In a note to investors, Craig Moffet wrote, “It is perhaps the best available strategy for businesses that are in inevitable decline, and it certainly maximizes short term cash generation… but it obviously isn’t sustainable for long.” The note also stated that Dish lost 3.9% of its wireless subscribers in the fourth quarter and “means that they now have lost 6.1% of their subscribers in just six months; their annualized rate of decline is in the mid-teens.” That obviously portends bad times ahead for Dish.
More subscriber losses are coming mostly because of T-Mobile. Dish received notice from the country’s second largest carrier that it will shut down its legacy 3G CDMA network on or around January 1st, 2022. A majority of Dish’s retail wireless customers use this network and the shut down will force them to get a new SIM card, buy a new device, or install a software update. In the SEC filing, Dish says, “These required measures would cause a significant disruption to our Retail Wireless subscriber base which could result in, among other things, a significant increase in our churn rate. Additionally, we would expect to incur substantial costs to implement these measures, and we may be unable to effectively implement them, such as the procurement of an adequate number of replacement devices in a timely fashion. As a result, there can be no assurance that these measures would be successful in reducing or controlling subscriber churn.”

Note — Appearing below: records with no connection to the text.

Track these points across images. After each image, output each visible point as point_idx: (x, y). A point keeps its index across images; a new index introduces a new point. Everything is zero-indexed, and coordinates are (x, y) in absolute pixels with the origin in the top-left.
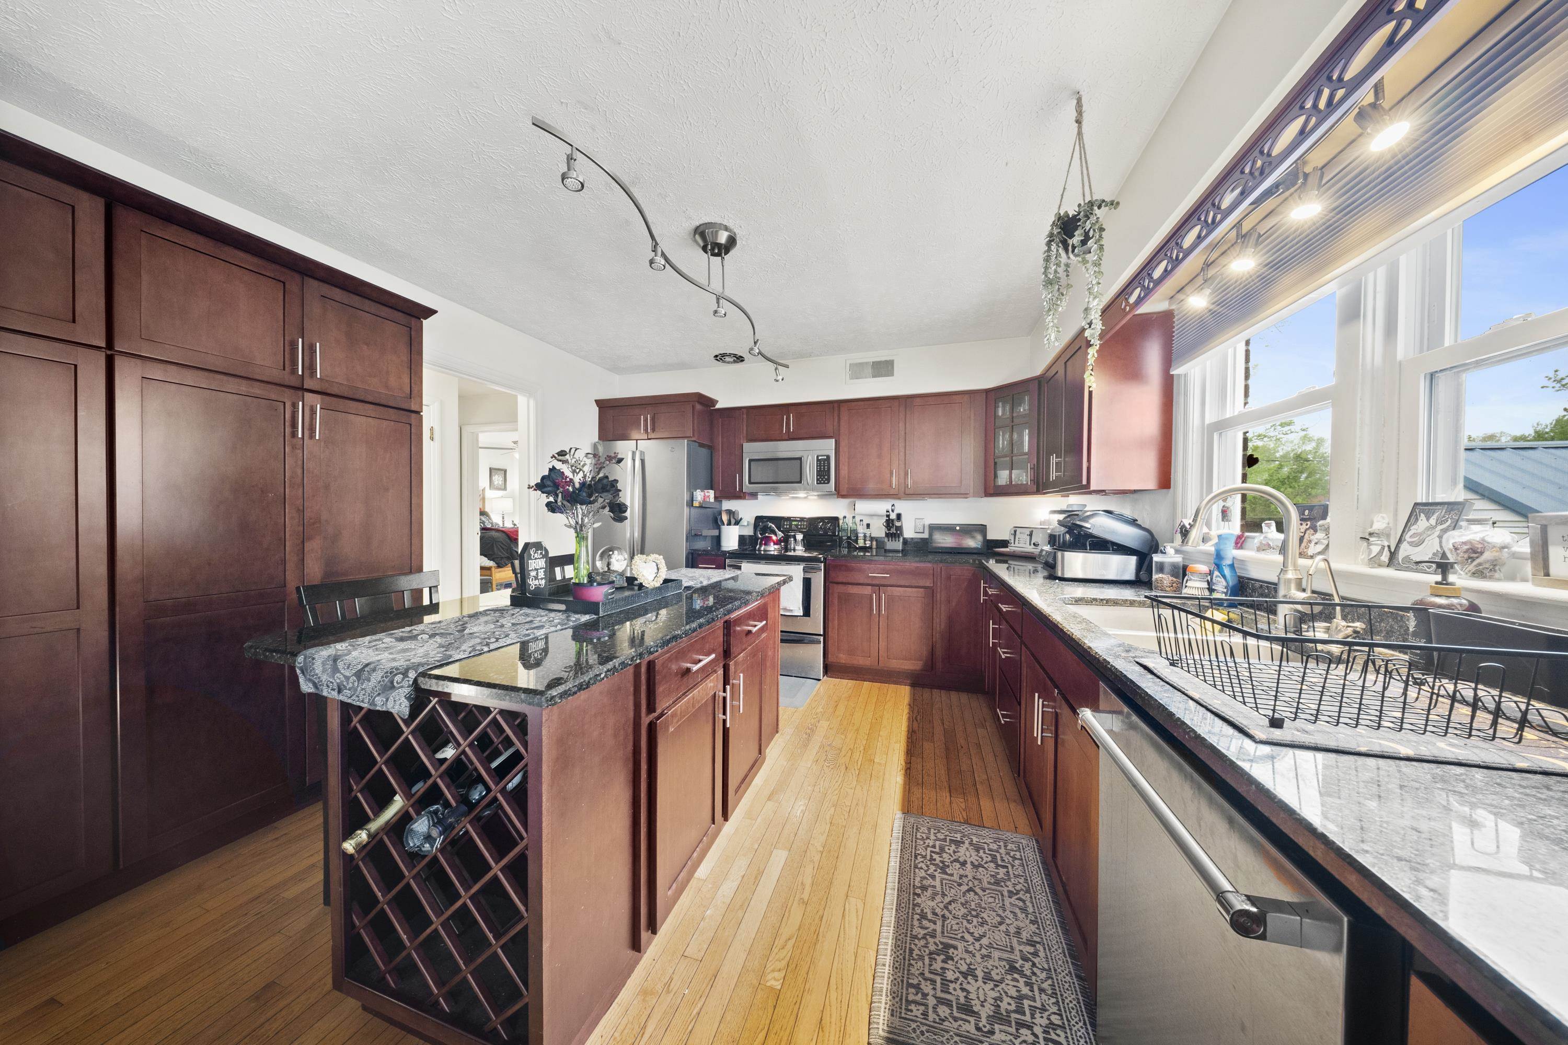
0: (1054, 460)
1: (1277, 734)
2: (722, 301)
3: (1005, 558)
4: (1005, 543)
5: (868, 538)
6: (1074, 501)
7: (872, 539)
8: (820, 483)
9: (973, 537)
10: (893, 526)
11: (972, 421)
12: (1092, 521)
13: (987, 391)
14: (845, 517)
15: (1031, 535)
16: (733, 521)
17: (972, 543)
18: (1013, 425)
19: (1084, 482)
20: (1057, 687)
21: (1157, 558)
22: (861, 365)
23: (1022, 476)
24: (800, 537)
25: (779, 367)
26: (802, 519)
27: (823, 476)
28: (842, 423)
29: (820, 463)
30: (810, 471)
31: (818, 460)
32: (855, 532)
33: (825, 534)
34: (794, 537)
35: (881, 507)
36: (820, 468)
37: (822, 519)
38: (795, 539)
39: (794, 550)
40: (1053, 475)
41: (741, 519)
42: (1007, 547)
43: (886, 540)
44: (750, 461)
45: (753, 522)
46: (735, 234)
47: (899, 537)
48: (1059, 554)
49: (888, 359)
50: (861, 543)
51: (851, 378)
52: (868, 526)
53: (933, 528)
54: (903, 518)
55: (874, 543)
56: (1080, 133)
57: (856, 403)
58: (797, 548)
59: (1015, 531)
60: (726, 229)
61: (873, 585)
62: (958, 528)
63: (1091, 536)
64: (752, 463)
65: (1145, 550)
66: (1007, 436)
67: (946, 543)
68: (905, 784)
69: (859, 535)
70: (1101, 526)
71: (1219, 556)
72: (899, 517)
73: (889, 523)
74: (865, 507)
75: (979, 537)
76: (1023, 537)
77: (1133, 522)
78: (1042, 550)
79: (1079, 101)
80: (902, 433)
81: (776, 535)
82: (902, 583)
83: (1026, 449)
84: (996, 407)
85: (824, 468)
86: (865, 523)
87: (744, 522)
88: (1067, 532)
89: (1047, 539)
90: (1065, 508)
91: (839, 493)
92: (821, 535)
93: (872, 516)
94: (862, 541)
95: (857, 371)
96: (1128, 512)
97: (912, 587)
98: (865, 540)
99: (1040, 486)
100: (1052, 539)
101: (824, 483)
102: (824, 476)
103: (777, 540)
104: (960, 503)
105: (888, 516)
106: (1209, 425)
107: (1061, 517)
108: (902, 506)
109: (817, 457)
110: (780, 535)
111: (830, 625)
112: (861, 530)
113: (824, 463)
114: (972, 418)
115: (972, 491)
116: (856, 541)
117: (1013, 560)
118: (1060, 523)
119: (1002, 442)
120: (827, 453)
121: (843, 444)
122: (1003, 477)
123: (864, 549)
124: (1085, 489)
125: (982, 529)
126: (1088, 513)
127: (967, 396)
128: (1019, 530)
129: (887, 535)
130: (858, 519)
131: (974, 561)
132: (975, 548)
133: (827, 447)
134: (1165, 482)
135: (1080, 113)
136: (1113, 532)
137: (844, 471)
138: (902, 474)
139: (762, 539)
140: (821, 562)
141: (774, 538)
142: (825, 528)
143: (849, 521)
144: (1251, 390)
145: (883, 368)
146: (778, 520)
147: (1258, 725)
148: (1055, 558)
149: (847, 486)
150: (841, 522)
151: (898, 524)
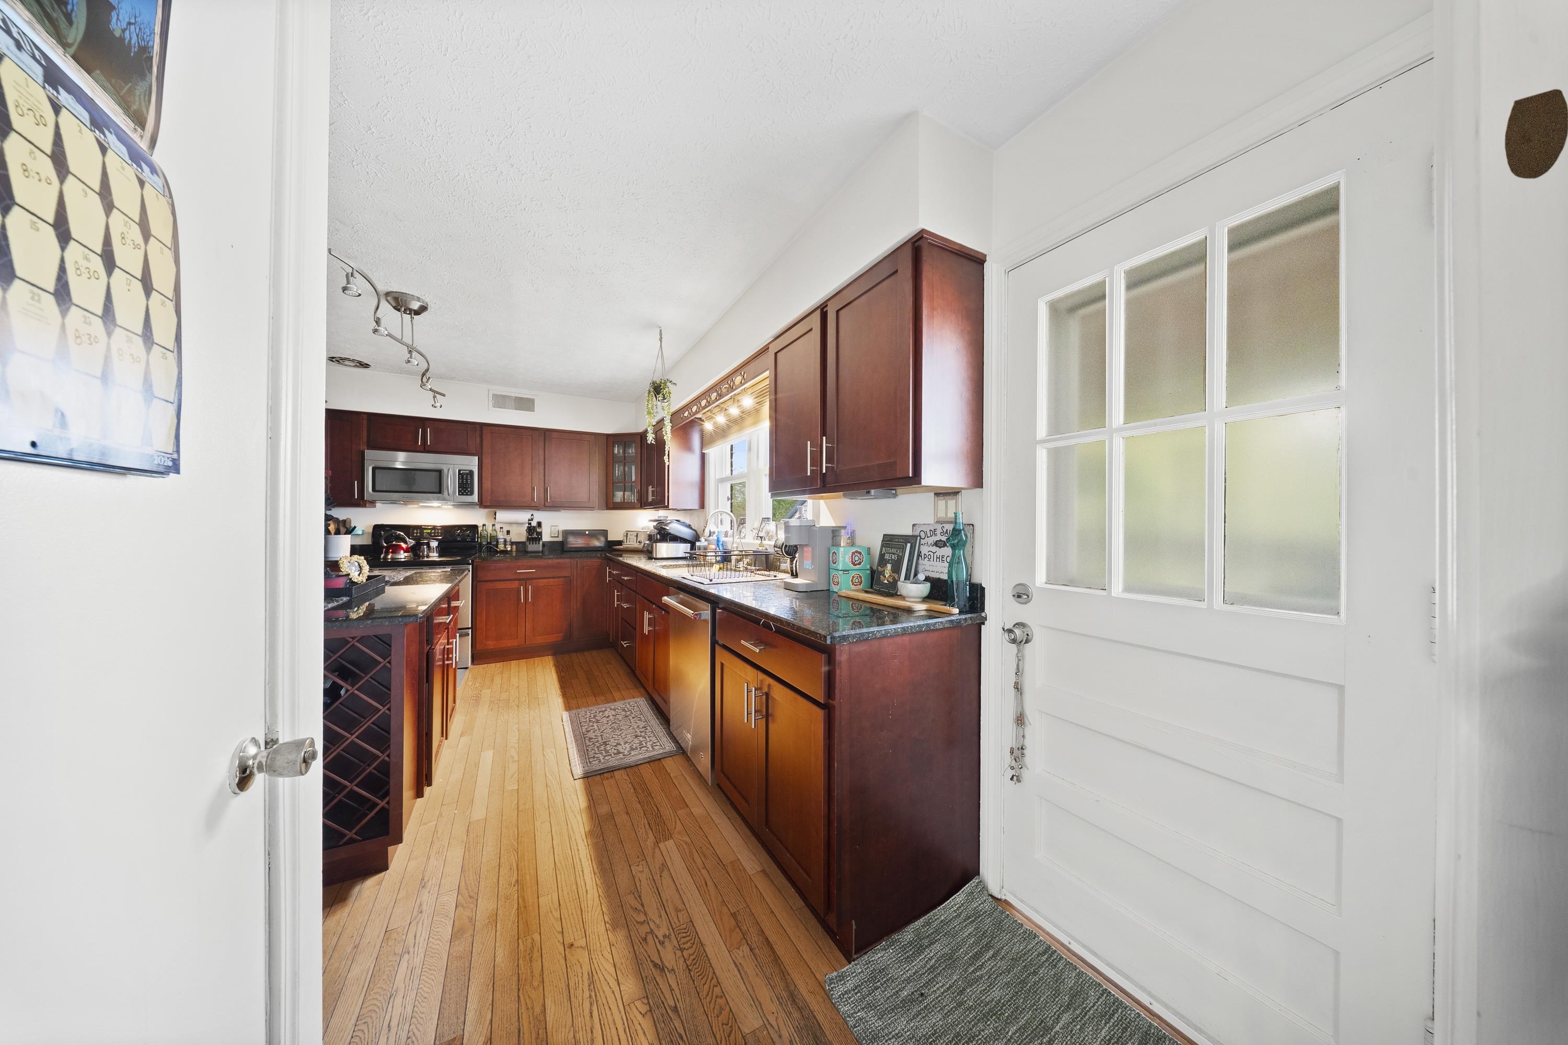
0: (650, 489)
1: (711, 583)
2: (414, 354)
3: (620, 553)
4: (620, 543)
5: (508, 543)
6: (661, 514)
7: (512, 543)
8: (463, 494)
9: (598, 539)
10: (534, 532)
11: (597, 454)
12: (669, 526)
13: (608, 436)
14: (484, 525)
15: (637, 536)
16: (343, 530)
17: (598, 543)
18: (624, 461)
19: (666, 504)
20: (654, 604)
21: (698, 544)
22: (504, 397)
23: (632, 497)
24: (434, 544)
25: (437, 395)
26: (434, 528)
27: (465, 486)
28: (485, 443)
29: (463, 477)
30: (451, 482)
31: (459, 473)
32: (495, 539)
33: (464, 540)
34: (428, 545)
35: (523, 516)
36: (463, 481)
37: (460, 527)
38: (429, 547)
39: (428, 556)
40: (650, 498)
41: (355, 527)
42: (621, 545)
43: (528, 543)
44: (374, 469)
45: (371, 530)
46: (427, 305)
47: (539, 541)
48: (654, 544)
49: (529, 397)
50: (501, 547)
51: (494, 407)
52: (508, 532)
53: (567, 533)
54: (543, 525)
55: (514, 547)
56: (661, 346)
57: (499, 428)
58: (431, 554)
59: (627, 534)
60: (419, 299)
61: (519, 580)
62: (587, 532)
63: (670, 534)
64: (377, 471)
65: (694, 541)
66: (621, 468)
67: (578, 544)
68: (564, 702)
69: (499, 540)
70: (675, 528)
71: (718, 541)
72: (539, 524)
73: (531, 530)
74: (504, 516)
75: (603, 539)
76: (632, 537)
77: (689, 527)
78: (645, 544)
79: (661, 331)
80: (542, 458)
81: (406, 542)
82: (547, 575)
83: (633, 479)
84: (614, 446)
85: (467, 481)
86: (505, 529)
87: (358, 531)
88: (658, 533)
89: (647, 538)
90: (657, 518)
91: (482, 504)
92: (459, 541)
93: (511, 523)
94: (503, 546)
95: (500, 401)
96: (688, 522)
97: (553, 578)
98: (505, 545)
99: (643, 504)
100: (650, 537)
101: (467, 495)
102: (467, 489)
103: (407, 548)
104: (588, 514)
105: (530, 524)
106: (718, 479)
107: (655, 524)
108: (539, 516)
109: (459, 471)
110: (411, 542)
111: (478, 618)
112: (501, 536)
113: (467, 477)
114: (597, 453)
115: (597, 506)
116: (497, 546)
117: (626, 554)
118: (655, 527)
119: (618, 471)
120: (470, 468)
121: (487, 461)
122: (619, 496)
123: (504, 552)
124: (667, 507)
125: (605, 533)
126: (668, 522)
127: (593, 437)
128: (629, 533)
129: (528, 539)
130: (498, 527)
131: (601, 555)
132: (599, 547)
133: (472, 464)
134: (702, 505)
135: (661, 334)
136: (680, 532)
137: (487, 485)
138: (542, 490)
139: (388, 548)
140: (469, 564)
141: (404, 546)
142: (463, 535)
143: (489, 529)
144: (733, 464)
145: (525, 404)
146: (407, 529)
147: (707, 581)
148: (652, 547)
149: (490, 498)
150: (480, 529)
151: (539, 530)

While Moffet says, “Unfortunately, the revelation about having to migrate its customers off CDMA so quickly suggests a very challenging year ahead, both for subscribership and for costs,” Dish points out that is had an improved margin rate in the fourth quarter at 16.3%. The satellite television content provider said that if it tries to mitigate subscribers off of T-Mobile’s 3G network and the latter decides to delay the shutdown of the legacy network, it will create confusion and unrest among Dish’s subscriber base. And as Moffet points out, “The business is already shrinking, and quite rapidly so.”
Dish Chairman Charles Ergen blames T-Mobile for shutting its legacy 3G CDMA network. Ergen called the move “anticompetitive” as it could lead those affected to switch to T-Mobile.